April 18th, 2007 · No Comments

When ancient amphibians evolved to live on land, they were already prepared for the challenge of feeding in air, scientists report.

The skulls of early amphibious tetrapods—the four-legged ancestors of all land animals with backbones—show that the creatures were most likely taking a bite out of their prey.

In contrast, fish most often catch their food by sucking it up from afar.

An early amphibian called  Acanthostega  appears to be crawling from the water in this reconstruction of a fossil specimen found by Cambridge University paleontologist Jenny Clack. Acanthostega is a tetrapod, the evolutionary ancestors of all land animals with backbones.

New analysis of tetrapod skulls shows that biting instead of sucking—a key evolutionary step toward life on land—evolved while the creatures were still largely aquatic.

“This is what we see goldfish doing,” said lead author Molly Markey, a paleontologist at Harvard University in Cambridge, Massachusetts.
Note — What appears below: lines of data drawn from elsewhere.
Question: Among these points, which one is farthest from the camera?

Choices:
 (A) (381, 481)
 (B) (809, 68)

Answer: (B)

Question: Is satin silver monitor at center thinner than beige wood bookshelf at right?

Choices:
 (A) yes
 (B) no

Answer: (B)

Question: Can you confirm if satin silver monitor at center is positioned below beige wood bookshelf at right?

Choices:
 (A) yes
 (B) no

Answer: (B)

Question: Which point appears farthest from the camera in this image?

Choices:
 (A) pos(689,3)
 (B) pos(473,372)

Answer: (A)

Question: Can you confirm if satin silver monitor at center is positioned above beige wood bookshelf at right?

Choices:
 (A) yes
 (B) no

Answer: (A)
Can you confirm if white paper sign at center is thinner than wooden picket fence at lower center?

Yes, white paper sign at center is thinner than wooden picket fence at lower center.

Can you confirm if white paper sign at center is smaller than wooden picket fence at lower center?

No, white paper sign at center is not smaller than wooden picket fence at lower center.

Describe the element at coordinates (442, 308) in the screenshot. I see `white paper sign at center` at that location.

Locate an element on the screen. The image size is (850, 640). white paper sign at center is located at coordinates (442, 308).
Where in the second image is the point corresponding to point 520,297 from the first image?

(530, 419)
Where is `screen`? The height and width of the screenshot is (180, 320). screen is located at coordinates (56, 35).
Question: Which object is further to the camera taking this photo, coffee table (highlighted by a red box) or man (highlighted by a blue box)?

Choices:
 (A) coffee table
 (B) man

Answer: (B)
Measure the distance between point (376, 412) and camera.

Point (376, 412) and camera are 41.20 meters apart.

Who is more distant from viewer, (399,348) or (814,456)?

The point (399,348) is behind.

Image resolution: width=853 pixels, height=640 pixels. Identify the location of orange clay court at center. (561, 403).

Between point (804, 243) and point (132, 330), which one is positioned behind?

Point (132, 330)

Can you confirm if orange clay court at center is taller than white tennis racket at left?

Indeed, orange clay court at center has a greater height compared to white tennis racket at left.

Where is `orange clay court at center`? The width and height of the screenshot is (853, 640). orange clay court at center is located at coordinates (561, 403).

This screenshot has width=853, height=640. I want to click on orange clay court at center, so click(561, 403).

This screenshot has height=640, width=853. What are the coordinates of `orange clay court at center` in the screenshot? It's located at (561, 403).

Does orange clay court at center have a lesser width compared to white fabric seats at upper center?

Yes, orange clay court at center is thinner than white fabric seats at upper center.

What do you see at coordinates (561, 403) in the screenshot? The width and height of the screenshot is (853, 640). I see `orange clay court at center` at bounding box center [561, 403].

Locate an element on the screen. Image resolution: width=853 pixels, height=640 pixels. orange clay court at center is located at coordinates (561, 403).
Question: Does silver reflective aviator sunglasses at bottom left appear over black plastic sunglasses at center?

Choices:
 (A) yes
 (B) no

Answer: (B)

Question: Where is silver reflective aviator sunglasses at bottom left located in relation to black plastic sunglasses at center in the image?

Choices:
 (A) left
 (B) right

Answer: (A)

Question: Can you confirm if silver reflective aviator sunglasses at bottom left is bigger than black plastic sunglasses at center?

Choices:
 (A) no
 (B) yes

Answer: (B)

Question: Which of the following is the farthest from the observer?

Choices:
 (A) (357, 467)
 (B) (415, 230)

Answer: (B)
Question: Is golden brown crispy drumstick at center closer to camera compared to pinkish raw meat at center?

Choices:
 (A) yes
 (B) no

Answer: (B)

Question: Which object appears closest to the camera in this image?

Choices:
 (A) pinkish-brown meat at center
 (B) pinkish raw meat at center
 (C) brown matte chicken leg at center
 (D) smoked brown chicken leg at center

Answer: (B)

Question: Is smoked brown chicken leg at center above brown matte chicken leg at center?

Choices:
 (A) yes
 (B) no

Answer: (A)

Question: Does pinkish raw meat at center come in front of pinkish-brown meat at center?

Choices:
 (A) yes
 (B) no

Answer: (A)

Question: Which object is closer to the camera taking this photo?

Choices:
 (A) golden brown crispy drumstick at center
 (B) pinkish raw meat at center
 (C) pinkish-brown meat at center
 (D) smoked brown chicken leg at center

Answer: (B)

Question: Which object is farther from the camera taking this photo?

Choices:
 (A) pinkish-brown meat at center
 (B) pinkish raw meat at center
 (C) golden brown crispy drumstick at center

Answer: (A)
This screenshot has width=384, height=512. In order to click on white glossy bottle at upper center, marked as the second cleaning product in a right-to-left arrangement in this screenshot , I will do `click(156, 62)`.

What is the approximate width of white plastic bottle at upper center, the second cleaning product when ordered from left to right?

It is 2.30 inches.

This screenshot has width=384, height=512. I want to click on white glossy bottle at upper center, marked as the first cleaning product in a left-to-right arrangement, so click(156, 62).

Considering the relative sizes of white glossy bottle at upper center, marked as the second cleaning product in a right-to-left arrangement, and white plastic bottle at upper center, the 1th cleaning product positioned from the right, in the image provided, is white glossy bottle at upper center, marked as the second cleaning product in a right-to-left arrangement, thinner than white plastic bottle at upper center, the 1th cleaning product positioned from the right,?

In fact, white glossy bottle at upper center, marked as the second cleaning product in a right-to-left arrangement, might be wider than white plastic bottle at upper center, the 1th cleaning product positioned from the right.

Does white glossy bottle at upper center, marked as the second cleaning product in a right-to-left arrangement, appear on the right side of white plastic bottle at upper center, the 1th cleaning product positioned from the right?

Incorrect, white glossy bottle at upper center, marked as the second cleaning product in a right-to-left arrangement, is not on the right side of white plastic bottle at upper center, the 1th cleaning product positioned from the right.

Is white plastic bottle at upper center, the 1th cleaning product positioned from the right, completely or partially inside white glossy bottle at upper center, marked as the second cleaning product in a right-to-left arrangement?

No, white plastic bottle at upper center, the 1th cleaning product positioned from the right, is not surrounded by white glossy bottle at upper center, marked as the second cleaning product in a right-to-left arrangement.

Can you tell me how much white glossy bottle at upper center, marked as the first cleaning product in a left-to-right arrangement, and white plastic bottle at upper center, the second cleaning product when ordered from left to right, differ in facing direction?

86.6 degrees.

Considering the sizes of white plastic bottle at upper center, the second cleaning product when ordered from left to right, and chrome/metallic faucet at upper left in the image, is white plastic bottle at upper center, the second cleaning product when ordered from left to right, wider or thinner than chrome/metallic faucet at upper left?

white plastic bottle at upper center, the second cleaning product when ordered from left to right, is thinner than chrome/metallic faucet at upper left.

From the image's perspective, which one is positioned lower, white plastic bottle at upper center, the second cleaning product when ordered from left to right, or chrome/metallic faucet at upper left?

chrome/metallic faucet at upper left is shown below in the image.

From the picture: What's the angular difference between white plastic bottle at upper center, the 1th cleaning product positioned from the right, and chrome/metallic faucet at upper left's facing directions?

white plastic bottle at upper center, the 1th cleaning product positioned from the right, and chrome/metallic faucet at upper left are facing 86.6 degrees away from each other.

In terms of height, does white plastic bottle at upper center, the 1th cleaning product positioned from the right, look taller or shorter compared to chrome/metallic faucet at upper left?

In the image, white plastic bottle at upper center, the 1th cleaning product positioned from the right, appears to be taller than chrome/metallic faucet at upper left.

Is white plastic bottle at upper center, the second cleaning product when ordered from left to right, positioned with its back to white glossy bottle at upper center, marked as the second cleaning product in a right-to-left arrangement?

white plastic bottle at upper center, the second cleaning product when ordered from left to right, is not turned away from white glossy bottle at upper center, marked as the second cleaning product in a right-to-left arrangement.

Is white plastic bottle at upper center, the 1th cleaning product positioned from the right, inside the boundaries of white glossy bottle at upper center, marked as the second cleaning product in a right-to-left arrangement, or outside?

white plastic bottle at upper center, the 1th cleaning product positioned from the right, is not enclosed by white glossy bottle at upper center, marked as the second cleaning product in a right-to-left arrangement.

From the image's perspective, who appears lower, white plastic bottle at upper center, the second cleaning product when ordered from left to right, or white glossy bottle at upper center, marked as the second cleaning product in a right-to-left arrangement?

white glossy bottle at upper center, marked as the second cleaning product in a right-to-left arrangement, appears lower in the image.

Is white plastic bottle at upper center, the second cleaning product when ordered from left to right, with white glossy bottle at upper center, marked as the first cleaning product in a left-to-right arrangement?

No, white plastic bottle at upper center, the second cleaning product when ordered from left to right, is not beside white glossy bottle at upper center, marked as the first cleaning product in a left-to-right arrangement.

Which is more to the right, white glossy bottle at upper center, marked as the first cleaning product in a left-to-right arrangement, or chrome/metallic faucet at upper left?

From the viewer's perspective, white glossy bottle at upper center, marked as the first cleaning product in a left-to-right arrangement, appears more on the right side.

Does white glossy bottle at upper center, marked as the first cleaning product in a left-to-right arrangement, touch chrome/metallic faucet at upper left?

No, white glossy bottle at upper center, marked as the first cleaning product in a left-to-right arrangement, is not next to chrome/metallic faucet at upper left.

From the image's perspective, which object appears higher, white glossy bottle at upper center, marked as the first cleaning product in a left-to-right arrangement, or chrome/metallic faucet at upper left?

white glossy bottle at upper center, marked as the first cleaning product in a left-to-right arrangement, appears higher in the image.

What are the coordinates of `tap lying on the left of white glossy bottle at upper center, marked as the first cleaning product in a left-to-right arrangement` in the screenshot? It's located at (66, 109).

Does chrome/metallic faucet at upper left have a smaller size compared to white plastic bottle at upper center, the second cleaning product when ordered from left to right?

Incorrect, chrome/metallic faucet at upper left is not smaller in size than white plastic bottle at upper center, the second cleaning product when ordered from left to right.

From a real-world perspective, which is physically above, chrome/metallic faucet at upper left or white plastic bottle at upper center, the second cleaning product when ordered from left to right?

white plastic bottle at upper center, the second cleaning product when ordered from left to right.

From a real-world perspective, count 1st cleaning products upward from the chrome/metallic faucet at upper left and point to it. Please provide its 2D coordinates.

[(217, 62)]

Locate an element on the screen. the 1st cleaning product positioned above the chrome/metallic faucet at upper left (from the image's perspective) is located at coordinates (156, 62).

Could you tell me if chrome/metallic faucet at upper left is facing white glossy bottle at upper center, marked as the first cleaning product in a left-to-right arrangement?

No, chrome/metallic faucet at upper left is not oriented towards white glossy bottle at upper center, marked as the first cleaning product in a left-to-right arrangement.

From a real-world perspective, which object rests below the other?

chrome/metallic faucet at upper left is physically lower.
The ability to bite was a key step in evolving to live on land, because air is 900 times less dense than water, making suction at a distance virtually impossible, Markey explained.

“The early terrestrial tetrapods had to get up close to their food and bite it directly with their jaws,” she said.

(Related photo: “Giant ‘Terrible Fish’ Packed Most Powerful Bite” [November 29, 2006].)

The findings suggest that biting rather than sucking evolved while tetrapods were still largely aquatic.

Sucking It Up

To investigate the transition from sucking to biting, Markey and colleagues looked at the arrangement of skull bones in living and fossil animals.

“You can think of the skull as a jigsaw puzzle,” Markey said. “Individual bones are the puzzle pieces, and the sutures are the edges where they touch each other.

“The shape of sutures can indicate how the skull deforms a little during feeding,” she said.

Reporting in this week’s issue of the Proceedings of the National Academy of Sciences, the team found that during suction feeding, the skull bones of living fish pull apart at the front and push together at the rear.

“The shapes of the skull sutures reflect these motions,” Markey said.

“We saw these same suture patterns, which indicate suction feeding, in a fossil fish but not in the fossil aquatic tetrapod Acanthostega,” Markey said.

Study co-author Charles Marshall said: “This suggested that sucking wasn’t [the aquatic tetrapod's] primary feeding mode.

“Acanthostega was biting on something,” Marshall added, “but we don’t know whether it caught food underwater or by ambushing terrestrial prey at the water’s edge.”